Load documents into the bot's knowledge base before creating it:

# From a file (PDF, DOCX, CSV, HTML, Markdown, TXT)
trainer.add_document_from_path("data/report.pdf", bot_id)

# From web links or YouTube
trainer.add_document_from_link(["https://example.com/article"], bot_id)

# From Wikipedia
trainer.add_document_from_query("Machine Learning", bot_id)

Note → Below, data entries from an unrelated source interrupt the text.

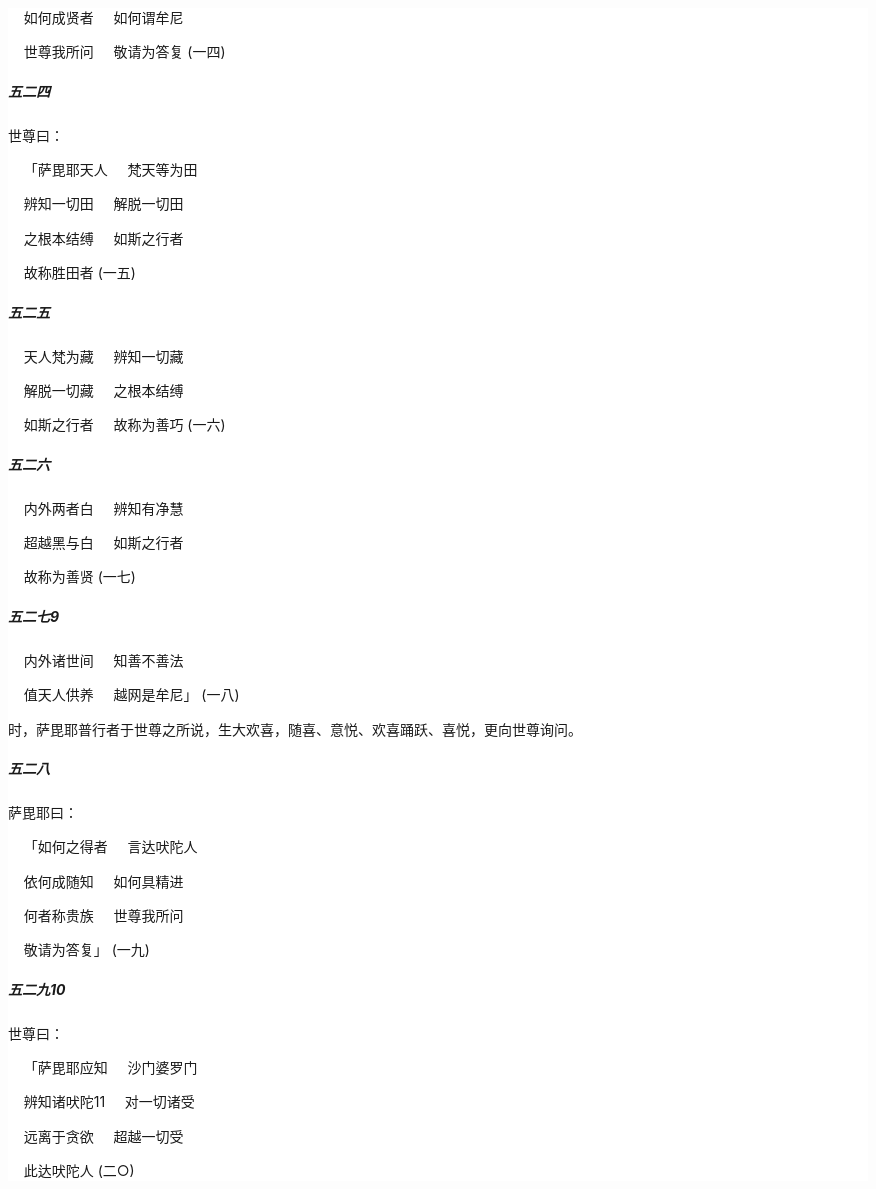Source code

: &nbsp;&nbsp;&nbsp;&nbsp;如何成贤者 &nbsp;&nbsp;&nbsp;&nbsp;如何谓牟尼

&nbsp;&nbsp;&nbsp;&nbsp;世尊我所问 &nbsp;&nbsp;&nbsp;&nbsp;敬请为答复 (一四)

##### 五二四 

世尊曰：

&nbsp;&nbsp;&nbsp;&nbsp;「萨毘耶天人 &nbsp;&nbsp;&nbsp;&nbsp;梵天等为田

&nbsp;&nbsp;&nbsp;&nbsp;辨知一切田 &nbsp;&nbsp;&nbsp;&nbsp;解脱一切田

&nbsp;&nbsp;&nbsp;&nbsp;之根本结缚 &nbsp;&nbsp;&nbsp;&nbsp;如斯之行者

&nbsp;&nbsp;&nbsp;&nbsp;故称胜田者 (一五)

##### 五二五 

&nbsp;&nbsp;&nbsp;&nbsp;天人梵为藏 &nbsp;&nbsp;&nbsp;&nbsp;辨知一切藏

&nbsp;&nbsp;&nbsp;&nbsp;解脱一切藏 &nbsp;&nbsp;&nbsp;&nbsp;之根本结缚

&nbsp;&nbsp;&nbsp;&nbsp;如斯之行者 &nbsp;&nbsp;&nbsp;&nbsp;故称为善巧 (一六)

##### 五二六 

&nbsp;&nbsp;&nbsp;&nbsp;内外两者白 &nbsp;&nbsp;&nbsp;&nbsp;辨知有净慧

&nbsp;&nbsp;&nbsp;&nbsp;超越黑与白 &nbsp;&nbsp;&nbsp;&nbsp;如斯之行者

&nbsp;&nbsp;&nbsp;&nbsp;故称为善贤 (一七)

##### 五二七9 

&nbsp;&nbsp;&nbsp;&nbsp;内外诸世间 &nbsp;&nbsp;&nbsp;&nbsp;知善不善法

&nbsp;&nbsp;&nbsp;&nbsp;值天人供养 &nbsp;&nbsp;&nbsp;&nbsp;越网是牟尼」 (一八)

时，萨毘耶普行者于世尊之所说，生大欢喜，随喜、意悦、欢喜踊跃、喜悦，更向世尊询问。

##### 五二八 

萨毘耶曰：

&nbsp;&nbsp;&nbsp;&nbsp;「如何之得者 &nbsp;&nbsp;&nbsp;&nbsp;言达吠陀人

&nbsp;&nbsp;&nbsp;&nbsp;依何成随知 &nbsp;&nbsp;&nbsp;&nbsp;如何具精进

&nbsp;&nbsp;&nbsp;&nbsp;何者称贵族 &nbsp;&nbsp;&nbsp;&nbsp;世尊我所问

&nbsp;&nbsp;&nbsp;&nbsp;敬请为答复」 (一九)

##### 五二九10 

世尊曰：

&nbsp;&nbsp;&nbsp;&nbsp;「萨毘耶应知 &nbsp;&nbsp;&nbsp;&nbsp;沙门婆罗门

&nbsp;&nbsp;&nbsp;&nbsp;辨知诸吠陀11 &nbsp;&nbsp;&nbsp;&nbsp;对一切诸受

&nbsp;&nbsp;&nbsp;&nbsp;远离于贪欲 &nbsp;&nbsp;&nbsp;&nbsp;超越一切受

&nbsp;&nbsp;&nbsp;&nbsp;此达吠陀人 (二○)
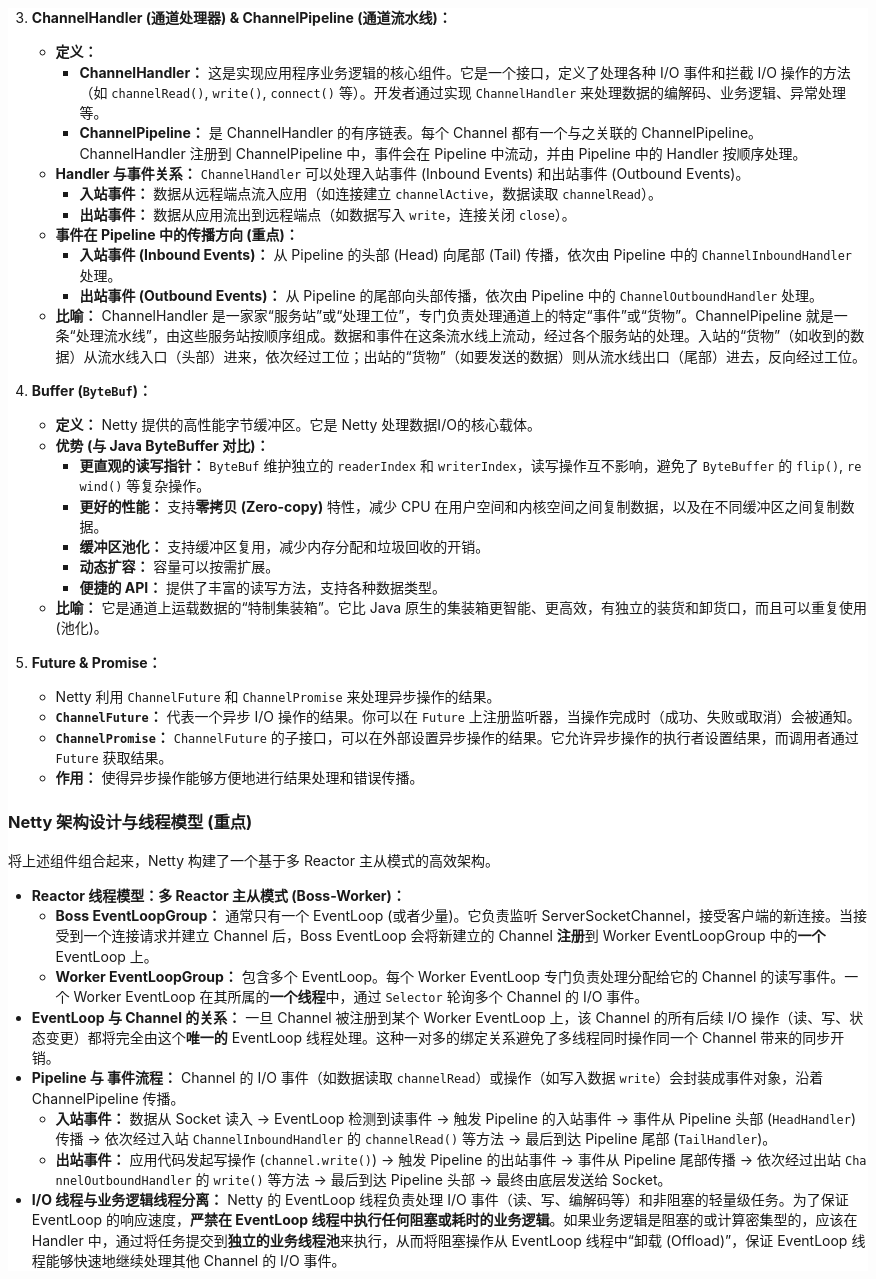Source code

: 3.  **ChannelHandler (通道处理器) & ChannelPipeline (通道流水线)：**
    * **定义：**
        * **ChannelHandler：** 这是实现应用程序业务逻辑的核心组件。它是一个接口，定义了处理各种 I/O 事件和拦截 I/O 操作的方法（如 `channelRead()`, `write()`, `connect()` 等）。开发者通过实现 `ChannelHandler` 来处理数据的编解码、业务逻辑、异常处理等。
        * **ChannelPipeline：** 是 ChannelHandler 的有序链表。每个 Channel 都有一个与之关联的 ChannelPipeline。ChannelHandler 注册到 ChannelPipeline 中，事件会在 Pipeline 中流动，并由 Pipeline 中的 Handler 按顺序处理。
    * **Handler 与事件关系：** `ChannelHandler` 可以处理入站事件 (Inbound Events) 和出站事件 (Outbound Events)。
        * **入站事件：** 数据从远程端点流入应用（如连接建立 `channelActive`，数据读取 `channelRead`）。
        * **出站事件：** 数据从应用流出到远程端点（如数据写入 `write`，连接关闭 `close`）。
    * **事件在 Pipeline 中的传播方向 (重点)：**
        * **入站事件 (Inbound Events)：** 从 Pipeline 的头部 (Head) 向尾部 (Tail) 传播，依次由 Pipeline 中的 `ChannelInboundHandler` 处理。
        * **出站事件 (Outbound Events)：** 从 Pipeline 的尾部向头部传播，依次由 Pipeline 中的 `ChannelOutboundHandler` 处理。
    * **比喻：** ChannelHandler 是一家家“服务站”或“处理工位”，专门负责处理通道上的特定“事件”或“货物”。ChannelPipeline 就是一条“处理流水线”，由这些服务站按顺序组成。数据和事件在这条流水线上流动，经过各个服务站的处理。入站的“货物”（如收到的数据）从流水线入口（头部）进来，依次经过工位；出站的“货物”（如要发送的数据）则从流水线出口（尾部）进去，反向经过工位。

4.  **Buffer (`ByteBuf`)：**
    * **定义：** Netty 提供的高性能字节缓冲区。它是 Netty 处理数据I/O的核心载体。
    * **优势 (与 Java ByteBuffer 对比)：**
        * **更直观的读写指针：** `ByteBuf` 维护独立的 `readerIndex` 和 `writerIndex`，读写操作互不影响，避免了 `ByteBuffer` 的 `flip()`, `rewind()` 等复杂操作。
        * **更好的性能：** 支持**零拷贝 (Zero-copy)** 特性，减少 CPU 在用户空间和内核空间之间复制数据，以及在不同缓冲区之间复制数据。
        * **缓冲区池化：** 支持缓冲区复用，减少内存分配和垃圾回收的开销。
        * **动态扩容：** 容量可以按需扩展。
        * **便捷的 API：** 提供了丰富的读写方法，支持各种数据类型。
    * **比喻：** 它是通道上运载数据的“特制集装箱”。它比 Java 原生的集装箱更智能、更高效，有独立的装货和卸货口，而且可以重复使用 (池化)。

5.  **Future & Promise：**
    * Netty 利用 `ChannelFuture` 和 `ChannelPromise` 来处理异步操作的结果。
    * **`ChannelFuture`：** 代表一个异步 I/O 操作的结果。你可以在 `Future` 上注册监听器，当操作完成时（成功、失败或取消）会被通知。
    * **`ChannelPromise`：** `ChannelFuture` 的子接口，可以在外部设置异步操作的结果。它允许异步操作的执行者设置结果，而调用者通过 `Future` 获取结果。
    * **作用：** 使得异步操作能够方便地进行结果处理和错误传播。

### Netty 架构设计与线程模型 (重点)

将上述组件组合起来，Netty 构建了一个基于多 Reactor 主从模式的高效架构。

* **Reactor 线程模型：多 Reactor 主从模式 (Boss-Worker)：**
    * **Boss EventLoopGroup：** 通常只有一个 EventLoop (或者少量)。它负责监听 ServerSocketChannel，接受客户端的新连接。当接受到一个连接请求并建立 Channel 后，Boss EventLoop 会将新建立的 Channel **注册**到 Worker EventLoopGroup 中的**一个** EventLoop 上。
    * **Worker EventLoopGroup：** 包含多个 EventLoop。每个 Worker EventLoop 专门负责处理分配给它的 Channel 的读写事件。一个 Worker EventLoop 在其所属的**一个线程**中，通过 `Selector` 轮询多个 Channel 的 I/O 事件。
* **EventLoop 与 Channel 的关系：** 一旦 Channel 被注册到某个 Worker EventLoop 上，该 Channel 的所有后续 I/O 操作（读、写、状态变更）都将完全由这个**唯一的** EventLoop 线程处理。这种一对多的绑定关系避免了多线程同时操作同一个 Channel 带来的同步开销。
* **Pipeline 与 事件流程：** Channel 的 I/O 事件（如数据读取 `channelRead`）或操作（如写入数据 `write`）会封装成事件对象，沿着 ChannelPipeline 传播。
    * **入站事件：** 数据从 Socket 读入 -> EventLoop 检测到读事件 -> 触发 Pipeline 的入站事件 -> 事件从 Pipeline 头部 (`HeadHandler`) 传播 -> 依次经过入站 `ChannelInboundHandler` 的 `channelRead()` 等方法 -> 最后到达 Pipeline 尾部 (`TailHandler`)。
    * **出站事件：** 应用代码发起写操作 (`channel.write()`) -> 触发 Pipeline 的出站事件 -> 事件从 Pipeline 尾部传播 -> 依次经过出站 `ChannelOutboundHandler` 的 `write()` 等方法 -> 最后到达 Pipeline 头部 -> 最终由底层发送给 Socket。
* **I/O 线程与业务逻辑线程分离：** Netty 的 EventLoop 线程负责处理 I/O 事件（读、写、编解码等）和非阻塞的轻量级任务。为了保证 EventLoop 的响应速度，**严禁在 EventLoop 线程中执行任何阻塞或耗时的业务逻辑**。如果业务逻辑是阻塞的或计算密集型的，应该在 Handler 中，通过将任务提交到**独立的业务线程池**来执行，从而将阻塞操作从 EventLoop 线程中“卸载 (Offload)”，保证 EventLoop 线程能够快速地继续处理其他 Channel 的 I/O 事件。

# Pre-loaded LangChain documents
trainer.pass_documents(my_documents, bot_id)

Step 3: Create the Bot

Build the FAISS index and configure the bot:

# RAG mode (default) — document Q&A
trainer.create_bot(bot_id)

# Agent mode — with tool calling
trainer.create_bot(bot_id, agent_mode=True)

Per-Bot Customization

Each bot can have its own LLM, embeddings, and retrieval settings:

from langchain_openai import ChatOpenAI, OpenAIEmbeddings

trainer.create_bot(
    bot_id,
    llm=ChatOpenAI(model="gpt-4o-mini", temperature=0.2),
    embedding_model=OpenAIEmbeddings(model="text-embedding-3-small"),
    num_k=5,
    prompt_template="You are a legal assistant. {context}",
    agent_mode=True,
    tools=[web_search, my_tool],
)

Step 4: Start a Chat

chat_id = trainer.new_chat(bot_id)

Step 5: Get Responses

Standard Response

answer, sources = trainer.get_response("What is this document about?", bot_id, chat_id)
print(answer)

Streaming Response

for chunk in trainer.get_response("Summarize the key points", bot_id, chat_id, stream=True):
    print(chunk, end="", flush=True)

Async Streaming

async for chunk in trainer.aget_response("Explain the methodology", bot_id, chat_id):
    print(chunk, end="", flush=True)
answer, web_sources = trainer.get_response(
    "What are the latest trends?", bot_id, chat_id, web_search=True
)
print(f"Sources: {web_sources}")

Loading an Existing Bot

Restore a previously created bot from MongoDB and FAISS:

trainer.load_bot(bot_id)

# All previous chats are restored automatically
chat_id = trainer.new_chat(bot_id)
answer, _ = trainer.get_response("Continue our conversation", bot_id, chat_id)

Custom Prompt Templates

Change the system prompt at any time:

trainer.set_custom_prompt_template(
    bot_id,
    "You are a medical assistant. Answer based on the provided context only. {context}"
)

Note

Prompt templates must include the {context} placeholder where retrieved document context will be inserted.